Automotive World – by Maxim Ragotner
Maxim Ragotner explores the role of multi-access edge computing in enhancing connectivity speed and reliability in vehicles
Today, most newer cars have the capability to tune engine performance, adjust chassis control and monitor fluid levels, as well as identify potential hazards and audibly notify the driver to prevent traffic collisions. But what’s more remarkable than a vehicle’s ability to inform a driver is its potential to talk to other vehicles while observing and responding to the world around it.
Experts have long discussed the life-saving potential of the Internet of Things (IoT) and connected technologies, including vehicle-to-infrastructure (V2I), vehicle-to-vehicle (V2V) and vehicle-to-everything (V2X). V2X is a combination of V2I, V2V, V2P (vehicle-to-pedestrian) and V2N (vehicle-to-network), connecting to cellular infrastructure and the cloud and extending those benefits to others on the roadway.

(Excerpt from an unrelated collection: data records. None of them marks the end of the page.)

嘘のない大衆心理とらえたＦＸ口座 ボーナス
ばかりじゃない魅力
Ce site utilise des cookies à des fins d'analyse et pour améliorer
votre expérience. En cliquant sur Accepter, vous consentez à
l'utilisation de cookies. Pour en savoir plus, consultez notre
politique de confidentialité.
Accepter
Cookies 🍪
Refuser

US automakers and the National Highway Traffic Safety Administration (NHTSA) have been researching V2V technology in particular for two decades, estimating it could prevent 615,000 crashes every year while drastically reducing the number of fatalities from crashes—about 38,000 every year. But making this vision a reality will only be possible when all cars can communicate with each other. When that happens, the amount of data generated and collected by these connected vehicles will surpass current processing capabilities.